Adaptasi fisiologi adalah cara
makhluk hidup untuk menyesuaikan diri dengan lingkungan dengan cara penyesaian
proses-proses fisiologis dalam tubuhnya. Adaptasi tingkah laku adalah
respon-respon hewan terhadap kondisi lingkungan dalam bentuk perubahan tingkah
laku.
Organisme intertidal memilki
kemampuan untuk beradaptasi dngan kondisi lingkungan yang dapat berubah secara
signifikan, pola tersebut meliputi:
1. Daya Tahan
terhadap Kehilangan air
Organisme laut berpindah dari air ke
udara terbuka, mereka mulai kehilangan air. Mekanisme yang sederhana untuk
menghindari kehilangan air terlihat pada hewan-hewan yang bergerak seperti
kepiting dan anemon. Hewan-hewan tersebut memiliki bentuk morfologi seperti
memiliki alat gerak yang baik untuk melakukan pergerakan yang cepat, serta
struktur tubuh yang ditutupi oleh zat kapur yang cukup kuat.
2. Pemeliharaan
Keseimbangan Panas
Organisme intertidal juga mengalami
keterbukaan terhadap suhu panas dan dingin yang ekstrim dan memperlihatkan
adaptasi tingkah laku dan struktur tubuh untuk menjaga keseimbangan panas
internal.
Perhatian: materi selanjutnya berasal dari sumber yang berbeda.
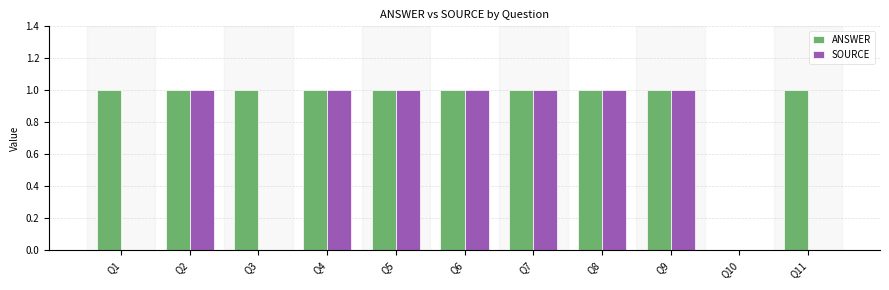

Are the bars horizontal?

No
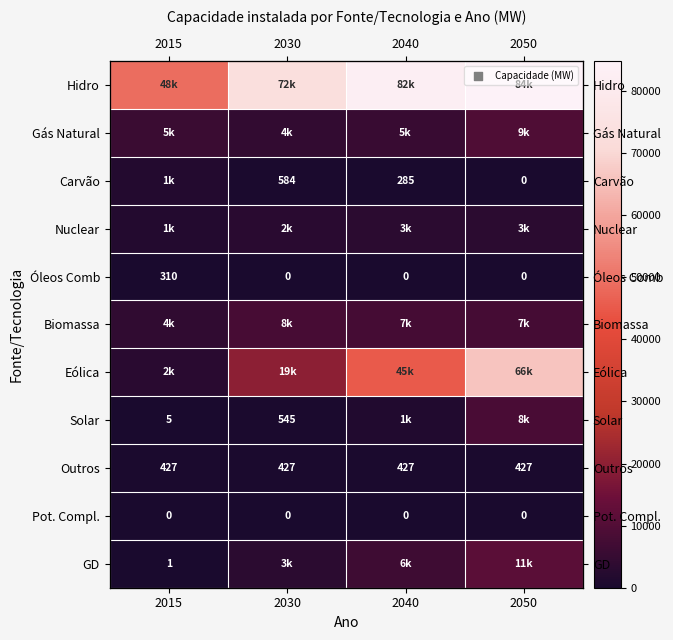

Rank the series at 2015 from lowest to highest value.

Pot. Compl., GD, Solar, Óleos Comb, Outros, Nuclear, Carvão, Eólica, Biomassa, Gás Natural, Hidro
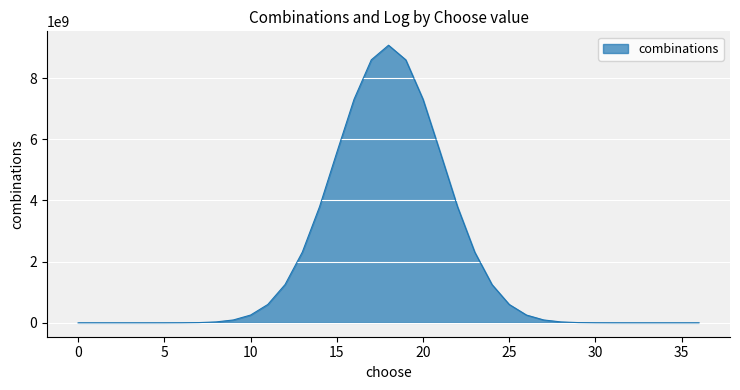

What is the greatest value displayed?

9075135300.0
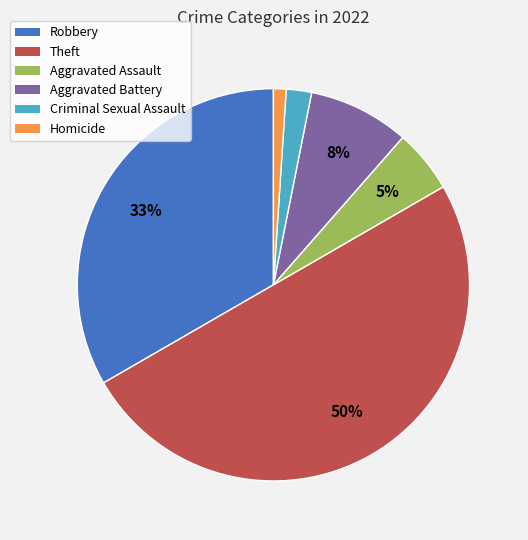

How many slices are in this pie chart?

6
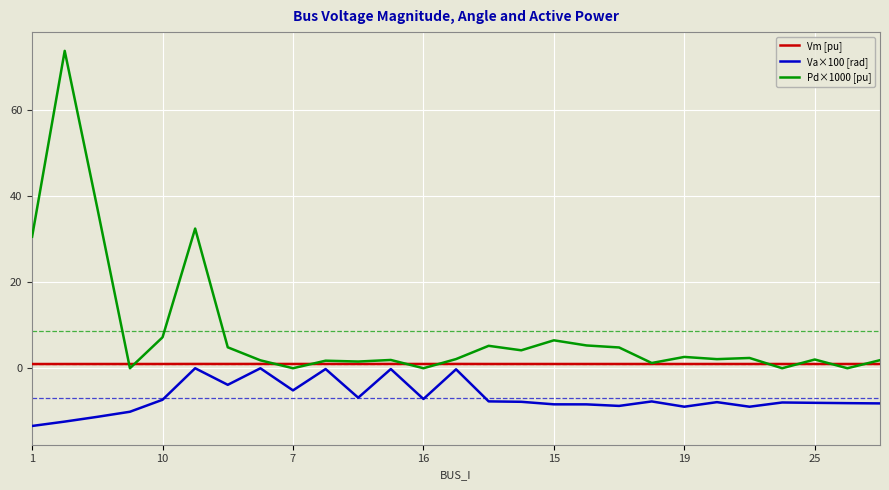

List the series in order of their overall mean, lowest first.

Va×100 [rad], Vm [pu], Pd×1000 [pu]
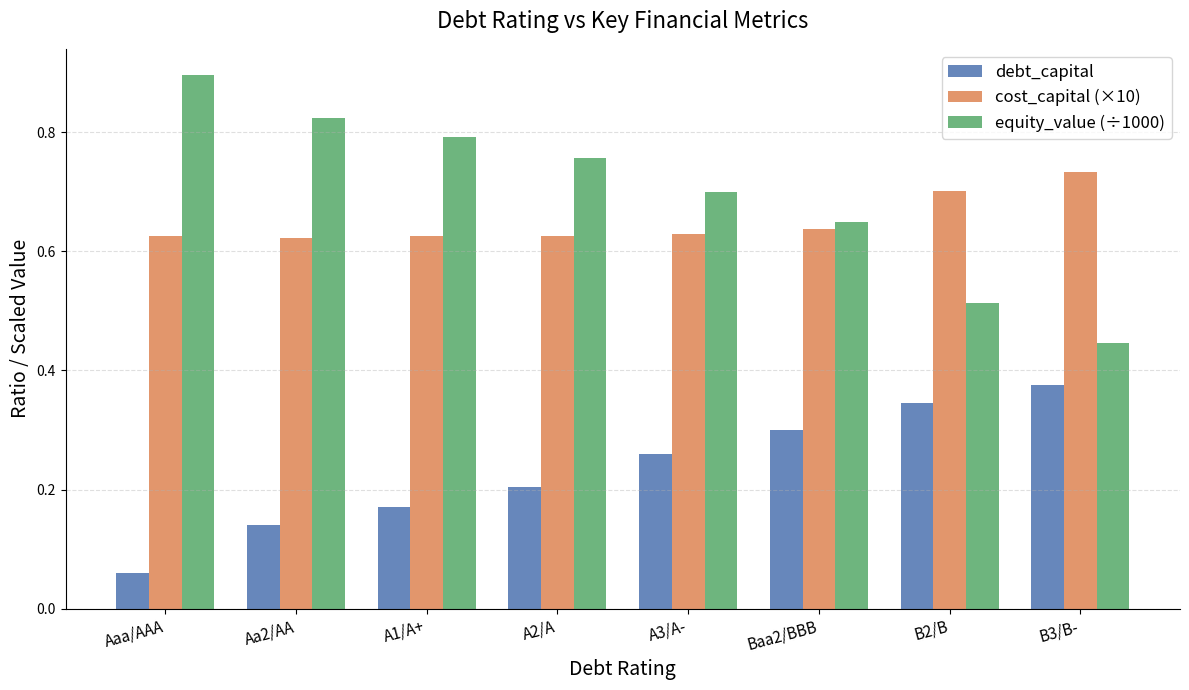

Where is equity_value (÷1000) nearest to the value 0?

B3/B-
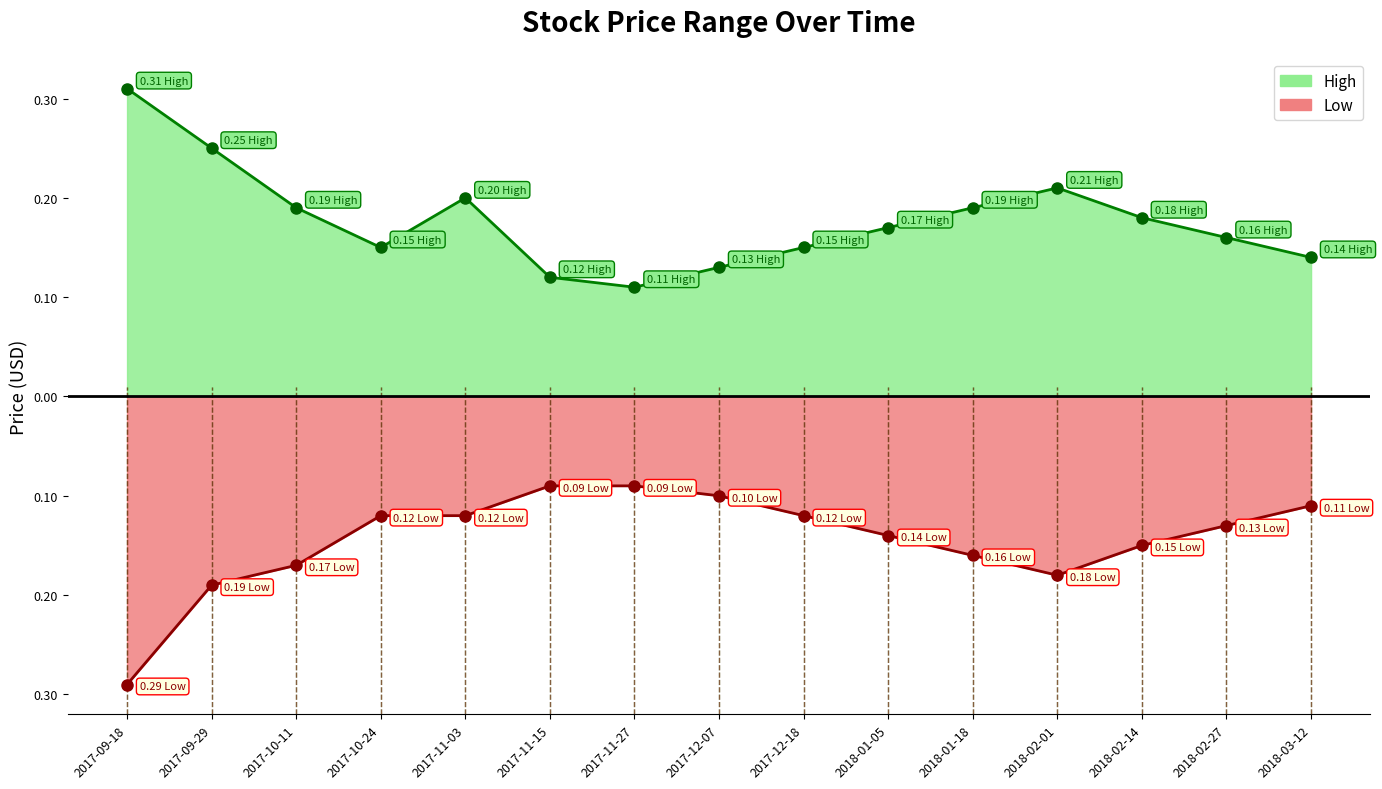

True or false: Low and High intersect in this chart.

False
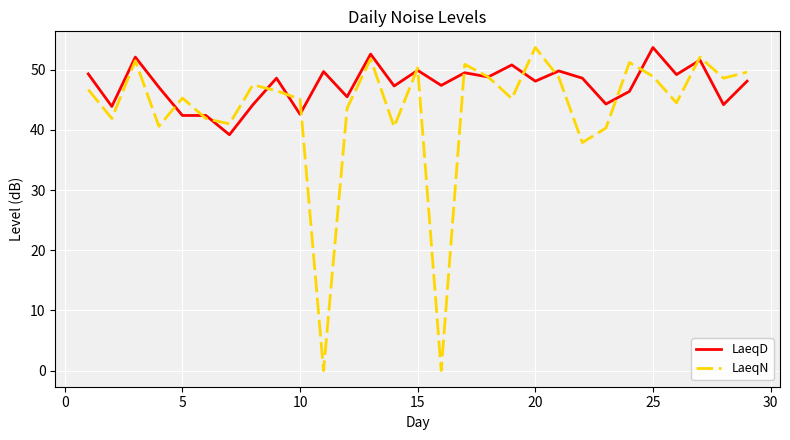

Which series has the widest spread of values?

LaeqN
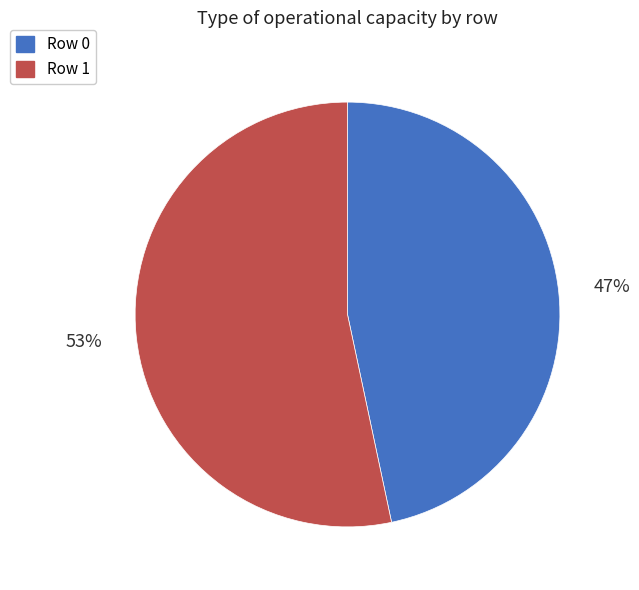

To the nearest percent, what is the average slice percentage?

50%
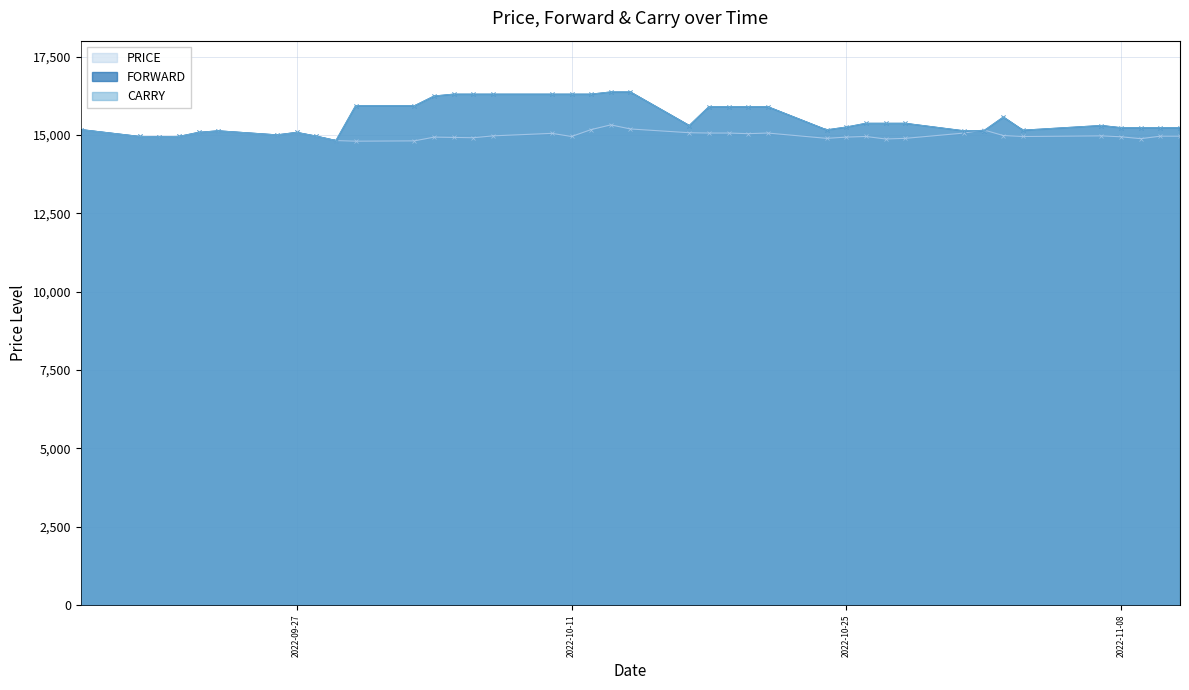

At which category does PRICE reach its first local peak?

2022-09-23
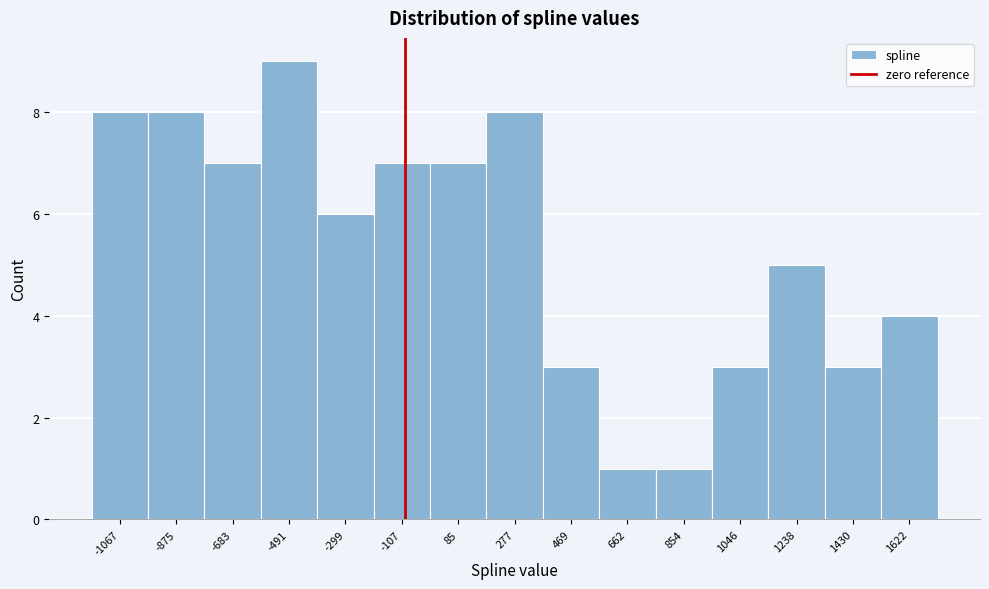

Reading right to left, what are all the values shown in this chart?

1622=4	1430=3	1238=5	1046=3	854=1	662=1	469=3	277=8	85=7	-107=7	-299=6	-491=9	-683=7	-875=8	-1067=8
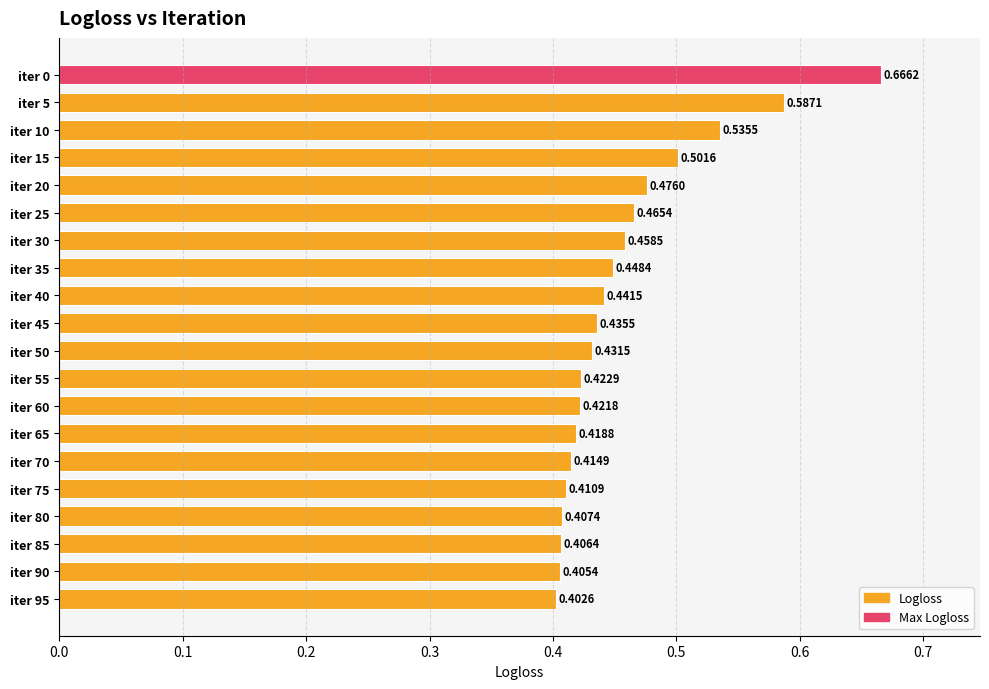

What is the difference between the maximum and second lowest values?

0.3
Contoh pada siput dan kerang-kerangan ketika pasang maka siput
tersebut akan mengeluarkan badannya dari cangkang untuk melakukan aktivitas,
sedangkan ketika keadaan surut yang mengakibatkan keberadaan siput tersebut
terdedah dengan mendapatkan suhu lingkungan yang ekstrim, maka tubuhnya akan
dimasukkan ke dalam cangkang, untuk tetap mempertahankan suhu tubuhnya yang
stabil.
3. Tekanan
mekanik
Gerakan ombak mempunyai pengaruh
yang berbeda, pada pantai berbatu dan pada pantai berpasir. Untuk
mempertahankan posisi menghadapi gerakan ombak, organism intertidal telah
membentuk beberapa adaptasi.
4. Pernapasan
Diantara hewan intertidal terdapat
kecenderungan organ pernapasan yang mempunyai tonjolan kedalam rongga
perlindungan untuk mencegah kekeringan. Hal ini dapat terlihat jelas pada
berbagai moluska dimana insang terdapat pada rongga mantel yang dilindungi
cangkang. Contoh hewan ini adalah Bivalvia.
5. Cara Makan
Pada waktu makan, seluruh hewan
intertidal harus mengeluarkan bagian-bagian berdaging dari tubuhnya. Karena
ituseluruh hewan intertidal hanya aktif jika pasang naik dan tubuhnyaterendam
air. Hal ini berlaku bagi seluruh hewan baik pemakan tumbuhan, pemakan
bahan-bahan tersaring, pemakan detritus maupun predator.
6. Reproduksi
Kebanyakan organisme intertidal
hidup menetap atau bahkan melekat, sehingga dalam penyebarannya mereka
mmenghasilkan telur atau larva yang terapung bebas sebagai plankton. Hampir
semua organisme mempunyai daur perkembangbiakan yang seirama dengan munculnya
arus pasang surut tertentu, seperti misalnya pada waktu pasang purnama.